I never was publicly pro-choice, but I sure did keep my mouth shut out of fear if the topic ever came up. I never cared if a politician I voted for supported abortion. I tacitly supported abortion because I thought, “How could I ever come out against it, having had one? I’ll be roasted alive.” And by both sides I might add, as we saw at the march on April 25.

And that, my friends, is how I think so many Catholics For Choice and other people who say, as I once did, that they’re religious manage it. A lot of us are PA, and cannot face it. There is no unified, serious, consistent outcry or effort against abortion and for women and children in the womb from the lay members of the Catholic Church, because it is cognitive dissonance to the max. We rationalized our choice so we wouldn’t get hammered in the short run. I can say there are “a lot” of us because I personally know so many Catholic women and men who have said this.

[For those who might argue they can be both, it really is right there in our Catholic Catechism, which I’ve referenced here before (pages 606-608, sections # 2270-2275, and # 2319, 2322-2323).]

We have the Kennedys (starting with JFK, Sr.), Daschles and Dodds of the nation to thank for some of this. Such pioneers.

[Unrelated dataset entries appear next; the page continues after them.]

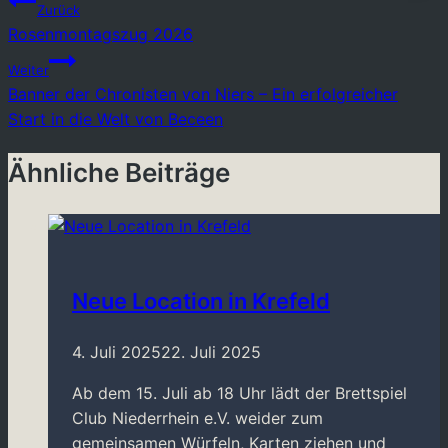
Beitragsnavigation
Zurück
Rosenmontagszug 2026
Weiter
Banner der Chronisten von Niers – Ein erfolgreicher
Start in die Welt von Beceen
Ähnliche Beiträge
Neue Location in Krefeld
4. Juli 2025
22. Juli 2025
Ab dem 15. Juli ab 18 Uhr lädt der Brettspiel
Club Niederrhein e.V. weider zum
gemeinsamen Würfeln, Karten ziehen und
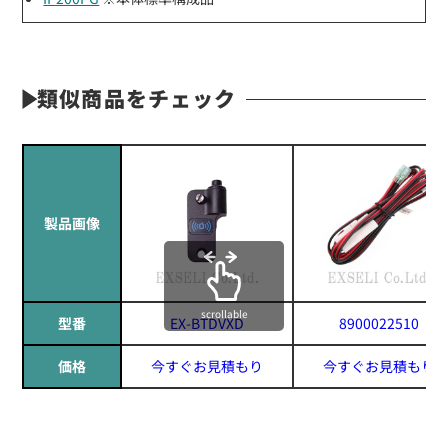
類似商品をチェック
製品画像
scrollable
型番
EX-BTDVXD
8900022510
価格
今すぐお見積もり
今すぐお見積もり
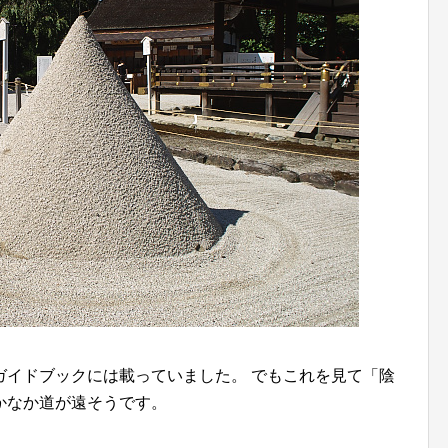
ガイドブックには載っていました。 でもこれを見て「陰
かなか道が遠そうです。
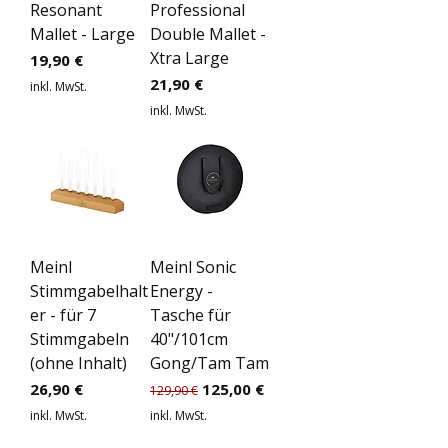
Resonant
Professional
Mallet - Large
Double Mallet -
Xtra Large
Preis
19,90 €
Preis
21,90 €
inkl. MwSt.
inkl. MwSt.
Meinl
Meinl Sonic
Stimmgabelhalt
Energy -
er - für 7
Tasche für
Stimmgabeln
40"/101cm
(ohne Inhalt)
Gong/Tam Tam
Preis
Standardpreis
Sale-Preis
26,90 €
125,00 €
129,90 €
inkl. MwSt.
inkl. MwSt.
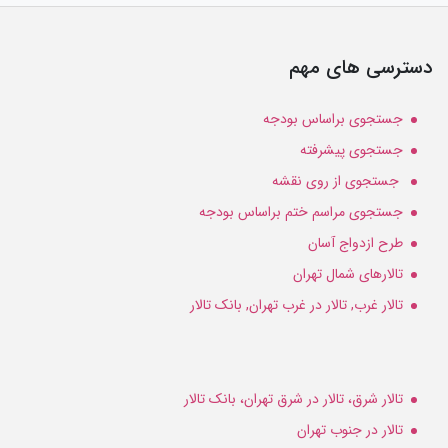
دسترسی های مهم
جستجوی براساس بودجه
جستجوی پیشرفته
جستجوی از روی نقشه
جستجوی مراسم ختم براساس بودجه
طرح ازدواج آسان
تالارهای شمال تهران
تالار غرب, تالار در غرب تهران, بانک تالار
تالار شرق، تالار در شرق تهران، بانک تالار
تالار در جنوب تهران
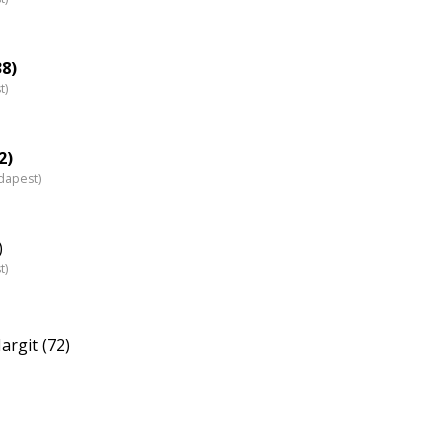
38)
t)
2)
dapest)
)
t)
rgit (72)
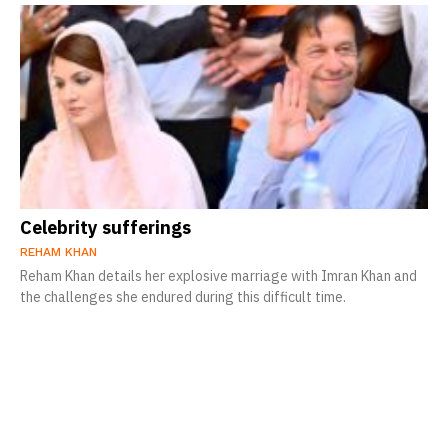
Celebrity sufferings
REHAM KHAN
Reham Khan details her explosive marriage with Imran Khan and
the challenges she endured during this difficult time.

Secondly, the Catholic Church clergy (perhaps others too) really haven’t made it 100% possible or easy for we who do regret to seek help at a Rachel’s Vineyard or similar resource. Connecticut has about 384,000 self-identified Catholic families. If there’s one adult woman in every family, the abortion facts from Allan Guttmacher Institute mean that there could be as many as 153,000 post-abortive women in these families (40% of all women aged 20 and up have had abortions, AGI said last year).

And not all of us are like Kate Michelman, who I believe calls herself a Catholic still. Norma McCorvey –the former “Jane Roe” of Roe v. Wade, now a devout Catholic– said she was terrified of going into a church at one time, afraid that the people there and God Himself would be so angry at her that the people would condemn her openly and God would cause the church walls and roof to collapse on her in punishment, killing everyone with her.

Many women who have aborted say they have this same fear of going back to church… We may want to stand up against abortion secretly, but are terrified of being punished as “hypocrites” by both sides, but especially by those who are pro-life.

I just received an e-mail from a self-identified “practicing Catholic, pro-life, pro-family, pro-marriage” reader of one of my columns who lambasted people like the post-abortive man in the column and me as being “still the most utterly selfish, immature and cowardly people I have ever encountered,” “anti-marriage and anti-family,” adding that our annulments were a farce dispensed by “liberal dioceses” and that we’ve “ruined enough people’s lives already” so we should not ever have relationships again and that all we’ve done by going on a Rachel’s Vineyard retreat is find ourselves “a cryfest and a sympathetic, liberal ear.”